▸ AUFGABENSTELLUNG A: Geben Sie sämtliche Zeilen der unten folgenden Auflistung, nicht des Textauszugs, wortgetreu wieder. Lassen Sie dabei die Bilder weg.

▸ TEXTAUSZUG:
========
S: Dora ist eine echte Zeitgenossin. Man kann sie um die Ecke herum finden, in allen sozialen Gruppen und Zusammenhängen. Sie ist jung, aber auch nicht mehr jugendlich; sie hat Erfahrungen mit ihrer Umwelt gemacht, ist auf Distanz gegangen, befindet sich in grundsätzlicher Anti-Haltung zu allem und allen. Ihre Grundempfindungen sind Wut, Trotz und Trauer, darin spürt sie sich noch, teilt das aber mit niemandem mehr. Sie routiert, stagniert, existiert, mehr nicht.
OF: Ist Dora für Sie eine Heldin oder eine Antiheldin? Und warum?
S: Natürlich ist Dora eine Antiheldin – weil sie nichts kann und nichts weiß. Oder eben denkt, dass sie nichts kann und nichts weiß. Und diese Meinung allen entgegenschleudert, und das durchaus wortgewaltig!
OF: Worin besteht die Aktualität von Langs Oper Dora?
S: Alle Figuren in Dora, allen voran die Titel(anti)heldin, haben keine Antworten mehr auf ihre Fragen. Sie befinden sich im Leerlauf, sie kommen nicht mehr weiter. Sie sprechen auch nicht mehr miteinander, allenfalls über- oder gegeneinander. Das schafft ein allgemeines Klima der Unzufriedenheit, der Wut, der Gemeinheit, ja sogar des Hasses. Sündenböcke müssen her, andere sollen für das eigene Unwohlsein herhalten. Das alles macht die Grundatmosphäre von Dora leider brandaktuell.
========
Datensätze

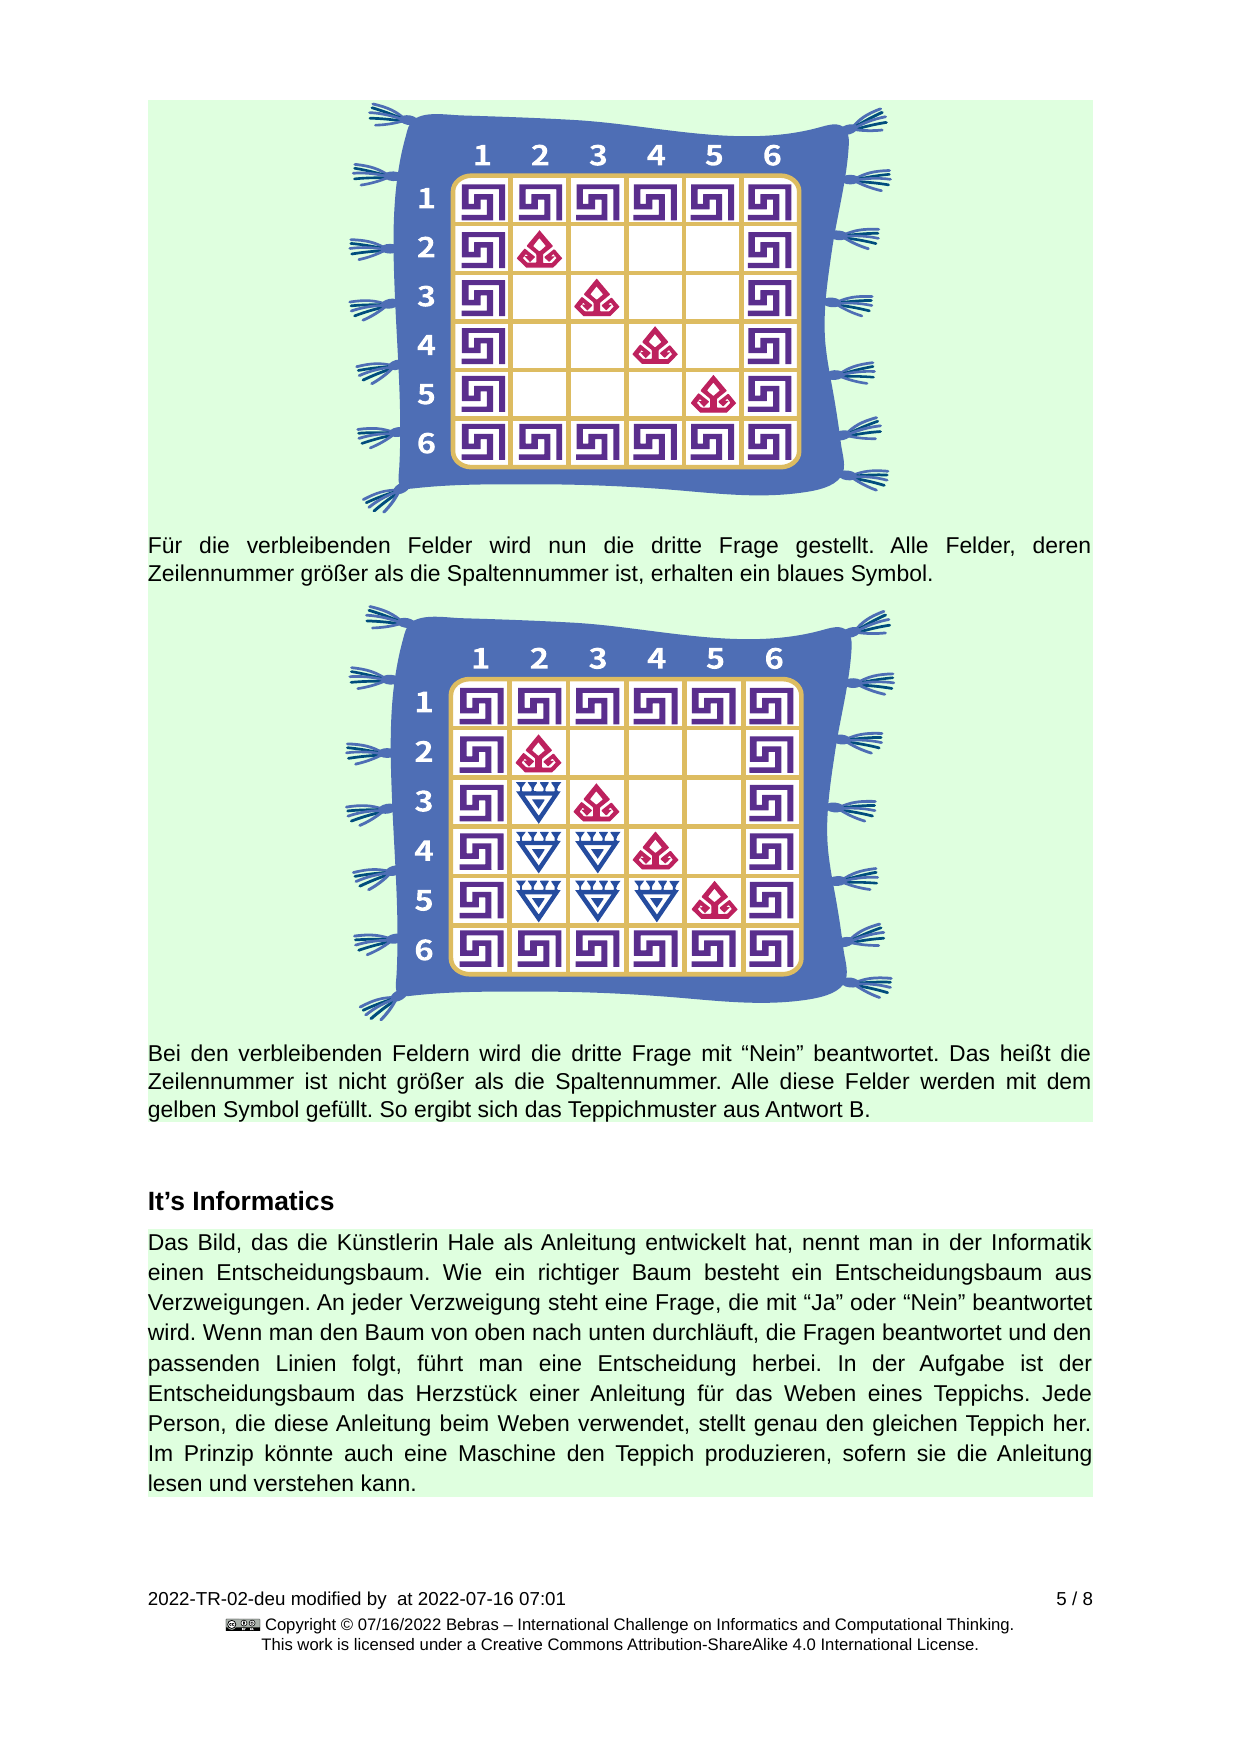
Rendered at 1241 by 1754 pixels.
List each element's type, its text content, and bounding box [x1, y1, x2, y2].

text Für die verbleibenden Felder wird nun die dritte Frage gestellt. Alle Felder, deren Zeilennummer größer als die Spaltennummer ist, erhalten ein blaues Symbol. [148, 532, 1093, 587]
subtitle It’s Informatics [148, 1186, 1093, 1216]
text Das Bild, das die Künstlerin Hale als Anleitung entwickelt hat, nennt man in der Informatik einen Entscheidungsbaum. Wie ein richtiger Baum besteht ein Entscheidungsbaum aus Verzweigungen. An jeder Verzweigung steht eine Frage, die mit “Ja” oder “Nein” beantwortet wird. Wenn man den Baum von oben nach unten durchläuft, die Fragen beantwortet und den passenden Linien folgt, führt man eine Entscheidung herbei. In der Aufgabe ist der Entscheidungsbaum das Herzstück einer Anleitung für das Weben eines Teppichs. Jede Person, die diese Anleitung beim Weben verwendet, stellt genau den gleichen Teppich her. Im Prinzip könnte auch eine Maschine den Teppich produzieren, sofern sie die Anleitung lesen und verstehen kann. [148, 1229, 1093, 1497]
text Bei den verbleibenden Feldern wird die dritte Frage mit “Nein” beantwortet. Das heißt die Zeilennummer ist nicht größer als die Spaltennummer. Alle diese Felder werden mit dem gelben Symbol gefüllt. So ergibt sich das Teppichmuster aus Antwort B. [148, 1040, 1093, 1122]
========
▸ AUFGABENSTELLUNG B: Welche Grundempfindungen werden Dora im Textauszug zugeschrieben?

▸ ANTWORT A:
Rendered at 1241 by 1754 pixels.
List each element's type, its text content, and bounding box [x1, y1, x2, y2].

text Für die verbleibenden Felder wird nun die dritte Frage gestellt. Alle Felder, deren Zeilennummer größer als die Spaltennummer ist, erhalten ein blaues Symbol. [148, 532, 1093, 587]
subtitle It’s Informatics [148, 1186, 1093, 1216]
text Das Bild, das die Künstlerin Hale als Anleitung entwickelt hat, nennt man in der Informatik einen Entscheidungsbaum. Wie ein richtiger Baum besteht ein Entscheidungsbaum aus Verzweigungen. An jeder Verzweigung steht eine Frage, die mit “Ja” oder “Nein” beantwortet wird. Wenn man den Baum von oben nach unten durchläuft, die Fragen beantwortet und den passenden Linien folgt, führt man eine Entscheidung herbei. In der Aufgabe ist der Entscheidungsbaum das Herzstück einer Anleitung für das Weben eines Teppichs. Jede Person, die diese Anleitung beim Weben verwendet, stellt genau den gleichen Teppich her. Im Prinzip könnte auch eine Maschine den Teppich produzieren, sofern sie die Anleitung lesen und verstehen kann. [148, 1229, 1093, 1497]
text Bei den verbleibenden Feldern wird die dritte Frage mit “Nein” beantwortet. Das heißt die Zeilennummer ist nicht größer als die Spaltennummer. Alle diese Felder werden mit dem gelben Symbol gefüllt. So ergibt sich das Teppichmuster aus Antwort B. [148, 1040, 1093, 1122]

▸ ANTWORT B: Wut, Trotz und Trauer.